== Required action ==
Examine the records below and count how many lines contain the string "LIST". Give only the number.

Entries taken from a collection:
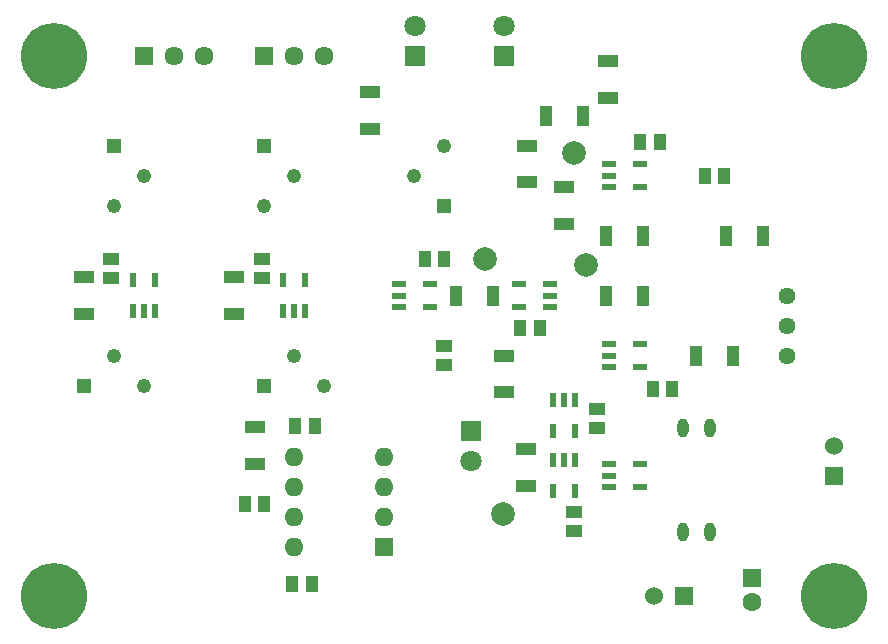
<source format=gbr>
%TF.GenerationSoftware,KiCad,Pcbnew,(6.0.8)*%
%TF.CreationDate,2023-01-11T15:29:57+01:00*%
%TF.ProjectId,BSPD,42535044-2e6b-4696-9361-645f70636258,rev?*%
%TF.SameCoordinates,Original*%
%TF.FileFunction,Soldermask,Top*%
%TF.FilePolarity,Negative*%
%FSLAX46Y46*%
G04 Gerber Fmt 4.6, Leading zero omitted, Abs format (unit mm)*
G04 Created by KiCad (PCBNEW (6.0.8)) date 2023-01-11 15:29:57*
%MOMM*%
%LPD*%
G01*
G04 APERTURE LIST*
%ADD10R,1.800000X1.050000*%
%ADD11C,5.600000*%
%ADD12R,0.600000X1.150000*%
%ADD13R,1.070000X1.470000*%
%ADD14R,1.150000X0.600000*%
%ADD15R,1.530000X1.530000*%
%ADD16C,1.530000*%
%ADD17C,1.440000*%
%ADD18R,1.217000X1.217000*%
%ADD19C,1.217000*%
%ADD20R,1.050000X1.800000*%
%ADD21R,1.600000X1.600000*%
%ADD22O,1.600000X1.600000*%
%ADD23R,1.800000X1.800000*%
%ADD24C,1.800000*%
%ADD25R,1.470000X1.070000*%
%ADD26O,0.950000X1.600000*%
%ADD27C,2.000000*%
%ADD28C,1.600000*%
%ADD29R,1.610000X1.610000*%
%ADD30C,1.610000*%
G04 APERTURE END LIST*
D10*
%TO.C,R16*%
X145937287Y-74709219D03*
X145937287Y-71609219D03*
%TD*%
%TO.C,R15*%
X125811056Y-77326009D03*
X125811056Y-74226009D03*
%TD*%
D11*
%TO.C,REF\u002A\u002A*%
X165100000Y-116840000D03*
%TD*%
D12*
%TO.C,G2*%
X143190000Y-100300000D03*
X142240000Y-100300000D03*
X141290000Y-100300000D03*
X141290000Y-102900000D03*
X143190000Y-102900000D03*
%TD*%
D13*
%TO.C,C7*%
X138510641Y-94192119D03*
X140150641Y-94192119D03*
%TD*%
D11*
%TO.C,REF\u002A\u002A*%
X99060000Y-71120000D03*
%TD*%
D14*
%TO.C,G4*%
X146020000Y-95570000D03*
X146020000Y-96520000D03*
X146020000Y-97470000D03*
X148620000Y-97470000D03*
X148620000Y-95570000D03*
%TD*%
D15*
%TO.C,J4*%
X152400000Y-116840000D03*
D16*
X149860000Y-116840000D03*
%TD*%
D17*
%TO.C,U1*%
X161136000Y-91501500D03*
X161136000Y-94041500D03*
X161136000Y-96581500D03*
%TD*%
D18*
%TO.C,RV5*%
X116840000Y-99060000D03*
D19*
X119380000Y-96520000D03*
X121920000Y-99060000D03*
%TD*%
D20*
%TO.C,R2*%
X133070000Y-91440000D03*
X136170000Y-91440000D03*
%TD*%
D14*
%TO.C,G5*%
X146020000Y-105730000D03*
X146020000Y-106680000D03*
X146020000Y-107630000D03*
X148620000Y-107630000D03*
X148620000Y-105730000D03*
%TD*%
D10*
%TO.C,R4*%
X139052725Y-78749257D03*
X139052725Y-81849257D03*
%TD*%
D21*
%TO.C,TI1*%
X127008945Y-112718181D03*
D22*
X127008945Y-110178181D03*
X127008945Y-107638181D03*
X127008945Y-105098181D03*
X119388945Y-105098181D03*
X119388945Y-107638181D03*
X119388945Y-110178181D03*
X119388945Y-112718181D03*
%TD*%
D23*
%TO.C,D1*%
X134330177Y-102896180D03*
D24*
X134330177Y-105436180D03*
%TD*%
D12*
%TO.C,G3*%
X143190000Y-105380000D03*
X142240000Y-105380000D03*
X141290000Y-105380000D03*
X141290000Y-107980000D03*
X143190000Y-107980000D03*
%TD*%
%TO.C,CP1*%
X105730000Y-92740000D03*
X106680000Y-92740000D03*
X107630000Y-92740000D03*
X107630000Y-90140000D03*
X105730000Y-90140000D03*
%TD*%
D25*
%TO.C,C10*%
X144996793Y-102678091D03*
X144996793Y-101038091D03*
%TD*%
%TO.C,C14*%
X103826525Y-89941713D03*
X103826525Y-88301713D03*
%TD*%
D20*
%TO.C,R7*%
X145770000Y-86360000D03*
X148870000Y-86360000D03*
%TD*%
D13*
%TO.C,C13*%
X149745317Y-99377893D03*
X151385317Y-99377893D03*
%TD*%
D26*
%TO.C,K1*%
X154589465Y-102681097D03*
X152303465Y-102681097D03*
X152303465Y-111481097D03*
X154589465Y-111481097D03*
%TD*%
D27*
%TO.C,TP3*%
X144055444Y-88887924D03*
%TD*%
D11*
%TO.C,REF\u002A\u002A*%
X165100000Y-71120000D03*
%TD*%
D18*
%TO.C,RV1*%
X104140000Y-78740000D03*
D19*
X106680000Y-81280000D03*
X104140000Y-83820000D03*
%TD*%
D18*
%TO.C,RV4*%
X101600000Y-99060000D03*
D19*
X104140000Y-96520000D03*
X106680000Y-99060000D03*
%TD*%
D20*
%TO.C,R8*%
X159030000Y-86360000D03*
X155930000Y-86360000D03*
%TD*%
D13*
%TO.C,C11*%
X148666660Y-78426525D03*
X150306660Y-78426525D03*
%TD*%
D20*
%TO.C,R1*%
X145770000Y-91440000D03*
X148870000Y-91440000D03*
%TD*%
D13*
%TO.C,C2*%
X154120000Y-81280000D03*
X155760000Y-81280000D03*
%TD*%
D18*
%TO.C,RV2*%
X116840000Y-78740000D03*
D19*
X119380000Y-81280000D03*
X116840000Y-83820000D03*
%TD*%
D10*
%TO.C,R11*%
X116054103Y-105661595D03*
X116054103Y-102561595D03*
%TD*%
D11*
%TO.C,REF\u002A\u002A*%
X99060000Y-116840000D03*
%TD*%
D23*
%TO.C,D2*%
X137160000Y-71120000D03*
D24*
X137160000Y-68580000D03*
%TD*%
D15*
%TO.C,J3*%
X165100000Y-106680000D03*
D16*
X165100000Y-104140000D03*
%TD*%
D20*
%TO.C,R12*%
X156490000Y-96520000D03*
X153390000Y-96520000D03*
%TD*%
D23*
%TO.C,D3*%
X129579341Y-71120000D03*
D24*
X129579341Y-68580000D03*
%TD*%
D10*
%TO.C,R14*%
X138991482Y-104461767D03*
X138991482Y-107561767D03*
%TD*%
D13*
%TO.C,C6*%
X119216769Y-115893642D03*
X120856769Y-115893642D03*
%TD*%
D27*
%TO.C,TP1*%
X137051316Y-109908327D03*
%TD*%
D10*
%TO.C,R3*%
X137160000Y-99620000D03*
X137160000Y-96520000D03*
%TD*%
D20*
%TO.C,R6*%
X143790000Y-76200000D03*
X140690000Y-76200000D03*
%TD*%
D21*
%TO.C,C5*%
X158103366Y-115370154D03*
D28*
X158103366Y-117370154D03*
%TD*%
D25*
%TO.C,C12*%
X116657137Y-89974906D03*
X116657137Y-88334906D03*
%TD*%
D29*
%TO.C,J2*%
X116840000Y-71120000D03*
D30*
X119380000Y-71120000D03*
X121920000Y-71120000D03*
%TD*%
D14*
%TO.C,CP3*%
X141000000Y-92390000D03*
X141000000Y-91440000D03*
X141000000Y-90490000D03*
X138400000Y-90490000D03*
X138400000Y-92390000D03*
%TD*%
D13*
%TO.C,C8*%
X132070780Y-88369796D03*
X130430780Y-88369796D03*
%TD*%
D19*
%TO.C,RV3*%
X132080000Y-78740000D03*
X129540000Y-81280000D03*
D18*
X132080000Y-83820000D03*
%TD*%
D13*
%TO.C,C4*%
X116861316Y-109064947D03*
X115221316Y-109064947D03*
%TD*%
D14*
%TO.C,CP4*%
X146020000Y-80330000D03*
X146020000Y-81280000D03*
X146020000Y-82230000D03*
X148620000Y-82230000D03*
X148620000Y-80330000D03*
%TD*%
D10*
%TO.C,R10*%
X114300000Y-92990000D03*
X114300000Y-89890000D03*
%TD*%
D25*
%TO.C,C1*%
X132080000Y-95700000D03*
X132080000Y-97340000D03*
%TD*%
D10*
%TO.C,R9*%
X101600000Y-92990000D03*
X101600000Y-89890000D03*
%TD*%
D14*
%TO.C,G1*%
X128240000Y-90490000D03*
X128240000Y-91440000D03*
X128240000Y-92390000D03*
X130840000Y-92390000D03*
X130840000Y-90490000D03*
%TD*%
D29*
%TO.C,J1*%
X106680000Y-71120000D03*
D30*
X109220000Y-71120000D03*
X111760000Y-71120000D03*
%TD*%
D27*
%TO.C,TP4*%
X135489466Y-88320355D03*
%TD*%
D12*
%TO.C,CP2*%
X118430000Y-92740000D03*
X119380000Y-92740000D03*
X120330000Y-92740000D03*
X120330000Y-90140000D03*
X118430000Y-90140000D03*
%TD*%
D27*
%TO.C,TP2*%
X143095409Y-79329644D03*
%TD*%
D25*
%TO.C,C9*%
X143081373Y-109735008D03*
X143081373Y-111375008D03*
%TD*%
D13*
%TO.C,C3*%
X121101379Y-102505323D03*
X119461379Y-102505323D03*
%TD*%
D10*
%TO.C,R5*%
X142240000Y-82270000D03*
X142240000Y-85370000D03*
%TD*%
M02*

</source>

== Exercise result ==
2